Далее шла ремарка: «Он вновь пытается ударить ее ножом. Она приникает к нему, обвивает руками его шею. Он швыряет ее на землю и закалывает. Она кричит и падает замертво. Он стоит неподвижно как истукан. Занавес». Кипение страстей подчеркивала музыка, нарастающий грохот или стонущие звуки оркестра. В один из вариантов текста были включены отдельные указания для оркестра: когда Уильям Кордер, ожидая прихода Марии на свидание в амбар, копает для нее могилу, звучит тема негодяя, мольбы Марии о пощаде сопровождает тремоло струнных, а в момент убийства на зал обрушиваются громовые раскаты.
По требованию публики в мелодраме иногда даже повторяли сцену убийства. Судя по театральной рецензии на постановку 1867 года, непревзойденным искусством умирать на сцене отличался некий Брикс. Он умел испускать дух так долго и выразительно, что зал разражался громом аплодисментов, «а когда стих этот шум всеобщего одобрения, один из зрителей в восхищении вспрыгнул на скамью… и во всю глотку рявкнул: «Давай умри еще раз, молодчага Брикс! Еще разок!» Крик этот подхватила галерка, и Брикс, поднявшись, с радостной готовностью повторил сцену своей смерти».
Это описание абсолютной вовлеченности зрителей в действие особенно знаменательно. Хорошая сентиментальная драма вызывает у зала коллективный эмоциональный отклик, подобный тому, что испытывают зрители современного поп-арта или футбольного матча, где платят не просто за зрелище. Люди покупают билет для того, чтобы испытать и выразить сильные чувства. Когда Билл Сайкс в спектакле по «Оливеру Твисту» убивал Нэнси, одному из зрителей запомнилось, как «он волочил ее по всей сцене за волосы, а сделав это, победно, с вызовом, бросал взгляд на галерку… В ответ всегда раздавался дружный вопль проклятия, гремевший генделевским хором. Ни один взрыв, устроенный динамитчиком-анархистом, ни один поток диких ругательств, рожденных в больном воображении бедламовского безумца, не способен сравниться с этим воплем».
Лорд-канцлер обеспокоился демонстрацией на театральных подмостках убийств, в особенности имевших реальную основу. «Представлять на сцене действительно произошедшие убийства, на мой взгляд, крайне нежелательно, — писал он в 1862 году. — Это лишь бередит дурные наклонности публики и разжигает дурные помыслы».
Но он ошибался. Преступления мелодрамой отнюдь не прославлялись — напротив: благодаря законам жанра зрители получали возможность открыто осудить их и выходили из театра с приятным чувством защищенности, уверившись, что негодяй мертв.

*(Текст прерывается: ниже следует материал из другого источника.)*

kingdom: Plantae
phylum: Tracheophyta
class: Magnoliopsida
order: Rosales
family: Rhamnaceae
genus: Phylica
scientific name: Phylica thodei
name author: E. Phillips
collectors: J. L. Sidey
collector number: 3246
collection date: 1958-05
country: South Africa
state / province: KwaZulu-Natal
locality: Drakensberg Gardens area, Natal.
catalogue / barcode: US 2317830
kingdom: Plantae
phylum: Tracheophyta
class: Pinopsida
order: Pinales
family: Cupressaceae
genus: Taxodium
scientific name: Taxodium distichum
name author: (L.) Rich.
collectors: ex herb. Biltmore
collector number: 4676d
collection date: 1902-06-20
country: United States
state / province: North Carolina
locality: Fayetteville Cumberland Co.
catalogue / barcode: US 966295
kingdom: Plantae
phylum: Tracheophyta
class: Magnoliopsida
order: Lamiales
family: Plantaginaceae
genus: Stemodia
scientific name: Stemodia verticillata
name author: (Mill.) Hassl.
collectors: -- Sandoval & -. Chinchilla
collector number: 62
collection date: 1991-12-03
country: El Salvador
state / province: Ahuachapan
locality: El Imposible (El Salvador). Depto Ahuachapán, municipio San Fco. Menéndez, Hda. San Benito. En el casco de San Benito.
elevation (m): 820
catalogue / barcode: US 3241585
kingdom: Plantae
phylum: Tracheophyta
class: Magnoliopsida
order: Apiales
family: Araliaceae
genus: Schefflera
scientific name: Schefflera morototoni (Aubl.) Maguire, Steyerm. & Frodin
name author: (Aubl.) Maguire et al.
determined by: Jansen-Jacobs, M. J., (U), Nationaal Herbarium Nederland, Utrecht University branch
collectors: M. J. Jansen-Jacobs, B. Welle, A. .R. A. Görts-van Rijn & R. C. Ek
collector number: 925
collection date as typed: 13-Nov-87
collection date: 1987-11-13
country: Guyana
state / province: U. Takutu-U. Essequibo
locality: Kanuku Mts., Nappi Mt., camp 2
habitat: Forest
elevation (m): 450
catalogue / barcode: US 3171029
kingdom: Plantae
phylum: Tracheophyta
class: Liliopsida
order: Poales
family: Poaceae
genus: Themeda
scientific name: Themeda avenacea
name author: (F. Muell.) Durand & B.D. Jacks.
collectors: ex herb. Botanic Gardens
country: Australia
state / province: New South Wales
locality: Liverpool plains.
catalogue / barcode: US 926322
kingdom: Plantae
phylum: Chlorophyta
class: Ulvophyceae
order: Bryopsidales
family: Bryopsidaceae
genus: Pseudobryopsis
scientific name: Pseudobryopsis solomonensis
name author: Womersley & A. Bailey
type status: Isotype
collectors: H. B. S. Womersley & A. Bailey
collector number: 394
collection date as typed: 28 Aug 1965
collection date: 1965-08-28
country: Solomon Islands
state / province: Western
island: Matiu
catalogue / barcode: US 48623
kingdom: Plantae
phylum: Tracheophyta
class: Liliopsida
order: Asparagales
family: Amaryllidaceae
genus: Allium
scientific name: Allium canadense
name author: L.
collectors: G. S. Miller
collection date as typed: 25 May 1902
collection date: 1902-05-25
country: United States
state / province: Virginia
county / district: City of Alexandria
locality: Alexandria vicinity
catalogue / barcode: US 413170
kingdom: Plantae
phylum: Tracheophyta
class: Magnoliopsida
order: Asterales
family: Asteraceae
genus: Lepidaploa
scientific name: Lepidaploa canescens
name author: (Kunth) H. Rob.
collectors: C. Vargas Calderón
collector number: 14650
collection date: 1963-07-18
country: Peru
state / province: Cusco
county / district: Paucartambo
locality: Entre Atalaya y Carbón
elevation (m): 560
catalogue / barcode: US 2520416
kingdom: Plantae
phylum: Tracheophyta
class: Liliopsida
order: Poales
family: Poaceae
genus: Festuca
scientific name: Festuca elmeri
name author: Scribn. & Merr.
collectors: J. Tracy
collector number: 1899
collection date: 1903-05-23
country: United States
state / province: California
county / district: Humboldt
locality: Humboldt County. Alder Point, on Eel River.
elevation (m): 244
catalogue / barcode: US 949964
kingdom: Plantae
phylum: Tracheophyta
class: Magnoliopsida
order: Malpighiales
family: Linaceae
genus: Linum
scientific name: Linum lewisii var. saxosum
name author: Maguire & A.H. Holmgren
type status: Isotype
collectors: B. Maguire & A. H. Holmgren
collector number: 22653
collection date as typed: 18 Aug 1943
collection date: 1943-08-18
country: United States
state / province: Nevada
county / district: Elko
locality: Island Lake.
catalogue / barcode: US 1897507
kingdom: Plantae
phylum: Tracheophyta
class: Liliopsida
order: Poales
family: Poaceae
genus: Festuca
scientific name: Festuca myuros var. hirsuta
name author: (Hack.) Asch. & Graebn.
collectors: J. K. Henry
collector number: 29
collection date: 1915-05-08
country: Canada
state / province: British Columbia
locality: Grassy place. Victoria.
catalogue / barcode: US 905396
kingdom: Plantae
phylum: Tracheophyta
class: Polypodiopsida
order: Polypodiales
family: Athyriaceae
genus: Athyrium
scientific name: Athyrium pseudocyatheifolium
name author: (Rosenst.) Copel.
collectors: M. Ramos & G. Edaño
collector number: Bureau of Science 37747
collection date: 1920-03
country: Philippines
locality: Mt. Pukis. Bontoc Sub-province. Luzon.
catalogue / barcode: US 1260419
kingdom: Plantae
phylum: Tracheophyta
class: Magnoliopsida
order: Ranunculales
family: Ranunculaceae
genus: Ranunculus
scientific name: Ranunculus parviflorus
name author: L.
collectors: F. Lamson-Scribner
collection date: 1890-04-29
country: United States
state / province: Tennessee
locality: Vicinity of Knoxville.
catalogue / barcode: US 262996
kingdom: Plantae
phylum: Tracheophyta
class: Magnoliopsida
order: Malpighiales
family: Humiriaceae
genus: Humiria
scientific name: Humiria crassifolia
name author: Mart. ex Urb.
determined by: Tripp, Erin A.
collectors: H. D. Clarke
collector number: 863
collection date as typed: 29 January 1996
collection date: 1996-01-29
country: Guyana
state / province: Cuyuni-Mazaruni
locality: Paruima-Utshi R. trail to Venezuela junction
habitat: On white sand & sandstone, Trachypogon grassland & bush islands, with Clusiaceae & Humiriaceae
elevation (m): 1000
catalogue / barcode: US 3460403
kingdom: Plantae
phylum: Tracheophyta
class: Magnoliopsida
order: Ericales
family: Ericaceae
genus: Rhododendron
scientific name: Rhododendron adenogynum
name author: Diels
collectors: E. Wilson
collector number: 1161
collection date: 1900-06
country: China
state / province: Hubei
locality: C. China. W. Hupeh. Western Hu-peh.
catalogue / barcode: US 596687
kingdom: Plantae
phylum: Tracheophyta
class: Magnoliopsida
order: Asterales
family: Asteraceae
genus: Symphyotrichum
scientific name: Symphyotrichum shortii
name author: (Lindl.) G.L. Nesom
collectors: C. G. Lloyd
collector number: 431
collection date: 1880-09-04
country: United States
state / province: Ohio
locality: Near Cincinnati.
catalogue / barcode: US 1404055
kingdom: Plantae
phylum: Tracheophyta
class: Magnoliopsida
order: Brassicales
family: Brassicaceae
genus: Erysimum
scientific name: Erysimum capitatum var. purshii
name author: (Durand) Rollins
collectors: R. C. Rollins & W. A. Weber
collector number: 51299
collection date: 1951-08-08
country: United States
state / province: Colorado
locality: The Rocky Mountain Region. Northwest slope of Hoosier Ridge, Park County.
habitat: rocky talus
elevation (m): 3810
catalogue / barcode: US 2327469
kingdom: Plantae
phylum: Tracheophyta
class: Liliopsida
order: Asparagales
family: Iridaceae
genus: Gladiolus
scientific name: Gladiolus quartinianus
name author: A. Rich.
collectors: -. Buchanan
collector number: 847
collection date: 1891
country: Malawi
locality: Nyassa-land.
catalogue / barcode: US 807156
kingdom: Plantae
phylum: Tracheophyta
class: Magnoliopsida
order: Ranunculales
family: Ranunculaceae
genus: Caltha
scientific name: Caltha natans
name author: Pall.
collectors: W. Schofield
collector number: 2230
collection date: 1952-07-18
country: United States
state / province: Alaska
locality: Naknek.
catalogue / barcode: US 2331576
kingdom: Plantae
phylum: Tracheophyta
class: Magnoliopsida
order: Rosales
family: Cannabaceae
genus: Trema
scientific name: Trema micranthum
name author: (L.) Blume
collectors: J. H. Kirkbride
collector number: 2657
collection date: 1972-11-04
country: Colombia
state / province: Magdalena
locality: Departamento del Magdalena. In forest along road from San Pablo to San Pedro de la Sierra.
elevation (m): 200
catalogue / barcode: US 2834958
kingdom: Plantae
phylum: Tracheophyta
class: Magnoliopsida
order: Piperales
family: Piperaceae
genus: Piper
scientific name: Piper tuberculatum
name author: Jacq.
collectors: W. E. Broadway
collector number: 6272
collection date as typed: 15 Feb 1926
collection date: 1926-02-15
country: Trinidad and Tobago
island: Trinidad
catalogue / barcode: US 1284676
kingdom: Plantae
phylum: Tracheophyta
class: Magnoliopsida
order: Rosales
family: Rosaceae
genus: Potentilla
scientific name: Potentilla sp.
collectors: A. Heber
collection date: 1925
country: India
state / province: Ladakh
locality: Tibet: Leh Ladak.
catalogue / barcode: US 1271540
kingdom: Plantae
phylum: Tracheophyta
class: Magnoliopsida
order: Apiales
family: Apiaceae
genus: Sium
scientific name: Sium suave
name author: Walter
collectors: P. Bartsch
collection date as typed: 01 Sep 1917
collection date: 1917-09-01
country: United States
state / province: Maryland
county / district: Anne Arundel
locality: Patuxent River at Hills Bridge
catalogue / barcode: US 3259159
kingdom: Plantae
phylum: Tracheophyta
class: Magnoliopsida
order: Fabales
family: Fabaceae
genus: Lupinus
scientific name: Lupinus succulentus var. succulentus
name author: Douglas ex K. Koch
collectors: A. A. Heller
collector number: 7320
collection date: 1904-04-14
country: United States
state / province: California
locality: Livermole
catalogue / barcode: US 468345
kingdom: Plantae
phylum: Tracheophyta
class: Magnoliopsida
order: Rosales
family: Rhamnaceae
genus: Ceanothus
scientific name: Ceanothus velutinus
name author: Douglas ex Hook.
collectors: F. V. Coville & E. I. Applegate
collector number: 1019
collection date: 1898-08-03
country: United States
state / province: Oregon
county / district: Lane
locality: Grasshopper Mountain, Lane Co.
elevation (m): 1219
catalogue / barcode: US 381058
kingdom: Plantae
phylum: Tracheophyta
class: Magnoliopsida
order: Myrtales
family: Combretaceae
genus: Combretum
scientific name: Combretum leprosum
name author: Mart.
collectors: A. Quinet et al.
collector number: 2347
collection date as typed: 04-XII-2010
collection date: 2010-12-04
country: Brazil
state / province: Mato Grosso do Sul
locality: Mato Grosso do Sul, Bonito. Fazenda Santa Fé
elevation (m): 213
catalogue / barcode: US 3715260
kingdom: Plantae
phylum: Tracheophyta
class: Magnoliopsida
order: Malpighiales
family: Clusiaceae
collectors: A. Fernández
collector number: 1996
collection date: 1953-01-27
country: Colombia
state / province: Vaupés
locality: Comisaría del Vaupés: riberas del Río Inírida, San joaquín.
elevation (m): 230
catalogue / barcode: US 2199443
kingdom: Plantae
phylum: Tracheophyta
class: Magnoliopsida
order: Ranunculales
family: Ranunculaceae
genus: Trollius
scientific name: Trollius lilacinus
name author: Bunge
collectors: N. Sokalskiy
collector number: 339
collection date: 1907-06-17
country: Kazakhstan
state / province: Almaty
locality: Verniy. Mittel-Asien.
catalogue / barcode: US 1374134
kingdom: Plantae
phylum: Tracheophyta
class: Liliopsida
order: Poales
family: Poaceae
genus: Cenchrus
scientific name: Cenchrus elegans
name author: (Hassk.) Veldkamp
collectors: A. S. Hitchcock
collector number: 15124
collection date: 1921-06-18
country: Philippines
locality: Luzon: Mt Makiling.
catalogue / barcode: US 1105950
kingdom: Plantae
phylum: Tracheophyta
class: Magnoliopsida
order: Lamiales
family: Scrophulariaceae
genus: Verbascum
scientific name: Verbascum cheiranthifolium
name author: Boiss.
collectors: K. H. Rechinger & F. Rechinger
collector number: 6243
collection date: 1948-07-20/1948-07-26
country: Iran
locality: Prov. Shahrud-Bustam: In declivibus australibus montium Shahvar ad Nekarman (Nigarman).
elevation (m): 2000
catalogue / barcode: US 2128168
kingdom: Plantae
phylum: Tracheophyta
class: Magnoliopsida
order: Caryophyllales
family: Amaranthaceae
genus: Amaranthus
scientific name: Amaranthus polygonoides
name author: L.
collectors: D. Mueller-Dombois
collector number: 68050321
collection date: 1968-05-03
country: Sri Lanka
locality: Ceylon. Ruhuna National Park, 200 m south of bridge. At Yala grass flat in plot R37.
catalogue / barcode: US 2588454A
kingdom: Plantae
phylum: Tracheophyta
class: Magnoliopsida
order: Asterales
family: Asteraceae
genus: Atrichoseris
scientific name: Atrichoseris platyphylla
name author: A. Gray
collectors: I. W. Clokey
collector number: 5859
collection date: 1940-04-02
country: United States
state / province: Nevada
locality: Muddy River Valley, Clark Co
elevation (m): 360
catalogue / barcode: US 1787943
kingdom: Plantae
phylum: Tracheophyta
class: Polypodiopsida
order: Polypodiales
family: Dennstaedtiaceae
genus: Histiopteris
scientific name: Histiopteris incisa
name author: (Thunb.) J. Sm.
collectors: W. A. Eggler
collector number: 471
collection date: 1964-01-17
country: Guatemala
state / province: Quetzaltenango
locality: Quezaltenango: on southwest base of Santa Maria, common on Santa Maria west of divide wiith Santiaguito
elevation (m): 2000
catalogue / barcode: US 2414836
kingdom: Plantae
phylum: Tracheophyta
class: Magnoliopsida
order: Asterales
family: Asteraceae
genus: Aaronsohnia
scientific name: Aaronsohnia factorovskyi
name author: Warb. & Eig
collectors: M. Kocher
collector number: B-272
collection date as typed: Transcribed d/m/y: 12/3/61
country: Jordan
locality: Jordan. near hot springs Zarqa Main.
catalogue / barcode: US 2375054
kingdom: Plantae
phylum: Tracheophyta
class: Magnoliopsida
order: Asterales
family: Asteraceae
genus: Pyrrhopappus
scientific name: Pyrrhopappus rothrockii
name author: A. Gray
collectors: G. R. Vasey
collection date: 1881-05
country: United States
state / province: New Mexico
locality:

Тем не менее лорд-канцлер не ошибся, полагая, что к 1862 году этот вид сценического искусства уже вовсю клонился к упадку. Вкусы менялись, и подчеркнуто грубая, броская манера исполнения публику более не устраивала. Немалое значение имели и изменения в обустройстве зрительного зала. Театральную яму сменил партер, представление шло теперь при погашенных огнях в зале (раньше этого не делали), и от публики требовали соблюдать тишину. Половинную скидку на девятичасовые спектакли в дни, когда шли мелодрамы, отменили, и те, кто не мог отлучиться с работы, чтобы попасть на более ранние спектакли, или же купить билет за полную стоимость, лишились привычного развлечения.
Люди рабочие, для которых мелодрама была любимым зрелищем, все реже ходили в театр, и в значительной мере он превратился в место, где развлекались и отдыхали представители среднего класса. Для тех, кто привык курить, пить и болтать во время представления, возникла новая форма зрелища — мюзик-холл, куда и переместились бывшие поклонники мелодрамы. Но в тамошнем меню убийство не значилось.